- Genre: Science fiction/Fantasy
- Venue: Los Angeles Airport Marriott
- Location(s): Los Angeles
- Country: United States
- Inaugurated: Labor Day weekend 1975
- Attendance: 1,100

= NASFiC (1975) =

NASFiC, held in Los Angeles, on Labor Day weekend 1975, at the Los Angeles Airport Marriott, was the first North American Science Fiction Convention. "NASFiC" was an initialism for North American Science Fiction Convention. This "Continental Convention", the first of its kind, was held because Melbourne, Australia, was selected as the location for the 1975 Worldcon.

==Guests of honor==
- Harlan Ellison, Guest of Honor
- Lester del Rey, Toastmaster

==Information==

===Site selection===
After the 1975 Worldcon was awarded to a site in Australia, Los Angeles was chosen as the site for the first Continental Convention at Torcon II, the 31st World Science Fiction Convention, in Toronto, Canada. The bid led by Chuck Crayne defeated a bid led by Bruce Pelz, also for Los Angeles in 1975, at an "unofficial" site selection meeting.

● **Set task A**
Name every person mentioned in the passage on NASFiC (1975).
● **Set task B**
Output the portion of the NASFiC (1975) passage between "NASFiC, held in" and "site selection meeting.", inclusive.
● **Set task C**
Go on with the passage on the 1975 NASFiC convention, picking up right after its final sentence.

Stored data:
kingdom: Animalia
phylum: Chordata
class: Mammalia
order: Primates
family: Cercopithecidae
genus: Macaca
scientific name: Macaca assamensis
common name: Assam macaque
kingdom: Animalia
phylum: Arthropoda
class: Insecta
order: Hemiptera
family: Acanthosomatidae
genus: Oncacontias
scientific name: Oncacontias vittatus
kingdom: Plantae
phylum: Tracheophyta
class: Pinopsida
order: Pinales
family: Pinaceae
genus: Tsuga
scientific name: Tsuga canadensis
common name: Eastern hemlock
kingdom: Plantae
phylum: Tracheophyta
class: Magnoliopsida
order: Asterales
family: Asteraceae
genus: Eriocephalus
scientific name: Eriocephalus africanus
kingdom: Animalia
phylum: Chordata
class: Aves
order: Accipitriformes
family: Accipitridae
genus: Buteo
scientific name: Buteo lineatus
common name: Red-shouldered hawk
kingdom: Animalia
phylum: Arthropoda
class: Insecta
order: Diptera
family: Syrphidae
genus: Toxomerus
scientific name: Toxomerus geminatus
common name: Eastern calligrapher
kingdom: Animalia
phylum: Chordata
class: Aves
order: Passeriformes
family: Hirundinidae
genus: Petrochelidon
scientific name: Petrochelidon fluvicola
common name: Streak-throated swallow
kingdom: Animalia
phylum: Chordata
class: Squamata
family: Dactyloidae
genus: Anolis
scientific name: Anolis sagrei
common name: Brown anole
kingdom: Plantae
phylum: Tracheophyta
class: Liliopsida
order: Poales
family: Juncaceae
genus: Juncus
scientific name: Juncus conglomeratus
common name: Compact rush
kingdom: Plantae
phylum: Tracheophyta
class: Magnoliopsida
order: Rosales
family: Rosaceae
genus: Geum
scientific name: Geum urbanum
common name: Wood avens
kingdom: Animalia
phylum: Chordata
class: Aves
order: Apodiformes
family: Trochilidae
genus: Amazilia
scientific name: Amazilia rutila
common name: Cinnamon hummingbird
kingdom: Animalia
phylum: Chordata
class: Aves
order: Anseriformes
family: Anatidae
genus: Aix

● **Exercise result A**
Harlan Ellison
Lester del Rey
Chuck Crayne
Bruce Pelz

● **Exercise result B**
NASFiC, held in Los Angeles, on Labor Day weekend 1975, at the Los Angeles Airport Marriott, was the first North American Science Fiction Convention. "NASFiC" was an initialism for North American Science Fiction Convention. This "Continental Convention", the first of its kind, was held because Melbourne, Australia, was selected as the location for the 1975 Worldcon.

==Guests of honor==
- Harlan Ellison, Guest of Honor
- Lester del Rey, Toastmaster

==Information==

===Site selection===
After the 1975 Worldcon was awarded to a site in Australia, Los Angeles was chosen as the site for the first Continental Convention at Torcon II, the 31st World Science Fiction Convention, in Toronto, Canada. The bid led by Chuck Crayne defeated a bid led by Bruce Pelz, also for Los Angeles in 1975, at an "unofficial" site selection meeting.

● **Exercise result C**
===Committee===
- Chair: Chuck Crayne

===Events===
Johnny Weissmuller, Buster Crabbe, Jock Mahoney, and James Pierce—four of the actors to have portrayed Tarzan—participated in a "Tarzan Club" reunion as part of a commemoration of the 100th anniversary of Edgar Rice Burroughs' birth. Several of the actresses that have portrayed Jane, including Eve Brent, Joyce MacKenzie, and Louise Lorraine, were also part of the celebration.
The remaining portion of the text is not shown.